▸ INSTRUCTION
Send back every line of the data exactly.

Page-level text extractions:
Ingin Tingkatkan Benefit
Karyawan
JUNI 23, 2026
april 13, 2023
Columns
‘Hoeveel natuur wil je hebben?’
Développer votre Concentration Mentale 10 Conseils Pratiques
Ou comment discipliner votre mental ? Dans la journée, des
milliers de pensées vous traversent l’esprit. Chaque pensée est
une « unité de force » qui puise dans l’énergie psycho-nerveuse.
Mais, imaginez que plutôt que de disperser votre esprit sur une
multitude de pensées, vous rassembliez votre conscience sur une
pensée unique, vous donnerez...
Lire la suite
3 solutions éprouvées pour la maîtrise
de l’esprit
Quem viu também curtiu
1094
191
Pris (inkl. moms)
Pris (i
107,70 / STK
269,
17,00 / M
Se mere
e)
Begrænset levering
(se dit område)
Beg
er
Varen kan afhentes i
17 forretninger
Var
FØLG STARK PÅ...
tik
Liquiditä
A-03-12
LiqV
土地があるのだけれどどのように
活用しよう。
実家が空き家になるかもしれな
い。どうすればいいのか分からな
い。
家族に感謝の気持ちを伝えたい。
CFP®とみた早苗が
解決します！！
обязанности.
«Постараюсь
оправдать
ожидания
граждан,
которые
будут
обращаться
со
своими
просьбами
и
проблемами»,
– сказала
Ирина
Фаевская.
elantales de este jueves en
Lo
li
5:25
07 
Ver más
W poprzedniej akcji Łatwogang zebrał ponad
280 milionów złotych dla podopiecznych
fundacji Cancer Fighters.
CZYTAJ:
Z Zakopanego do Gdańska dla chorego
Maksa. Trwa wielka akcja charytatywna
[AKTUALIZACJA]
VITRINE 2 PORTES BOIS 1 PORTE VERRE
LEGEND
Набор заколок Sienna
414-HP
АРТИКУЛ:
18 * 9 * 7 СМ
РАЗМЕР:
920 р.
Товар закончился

▸ TASK ANSWER
Ingin Tingkatkan Benefit
Karyawan
JUNI 23, 2026
april 13, 2023
Columns
‘Hoeveel natuur wil je hebben?’
Développer votre Concentration Mentale 10 Conseils Pratiques
Ou comment discipliner votre mental ? Dans la journée, des
milliers de pensées vous traversent l’esprit. Chaque pensée est
une « unité de force » qui puise dans l’énergie psycho-nerveuse.
Mais, imaginez que plutôt que de disperser votre esprit sur une
multitude de pensées, vous rassembliez votre conscience sur une
pensée unique, vous donnerez...
Lire la suite
3 solutions éprouvées pour la maîtrise
de l’esprit
Quem viu também curtiu
1094
191
Pris (inkl. moms)
Pris (i
107,70 / STK
269,
17,00 / M
Se mere
e)
Begrænset levering
(se dit område)
Beg
er
Varen kan afhentes i
17 forretninger
Var
FØLG STARK PÅ...
tik
Liquiditä
A-03-12
LiqV
土地があるのだけれどどのように
活用しよう。
実家が空き家になるかもしれな
い。どうすればいいのか分からな
い。
家族に感謝の気持ちを伝えたい。
CFP®とみた早苗が
解決します！！
обязанности.
«Постараюсь
оправдать
ожидания
граждан,
которые
будут
обращаться
со
своими
просьбами
и
проблемами»,
– сказала
Ирина
Фаевская.
elantales de este jueves en
Lo
li
5:25
07 
Ver más
W poprzedniej akcji Łatwogang zebrał ponad
280 milionów złotych dla podopiecznych
fundacji Cancer Fighters.
CZYTAJ:
Z Zakopanego do Gdańska dla chorego
Maksa. Trwa wielka akcja charytatywna
[AKTUALIZACJA]
VITRINE 2 PORTES BOIS 1 PORTE VERRE
LEGEND
Набор заколок Sienna
414-HP
АРТИКУЛ:
18 * 9 * 7 СМ
РАЗМЕР:
920 р.
Товар закончился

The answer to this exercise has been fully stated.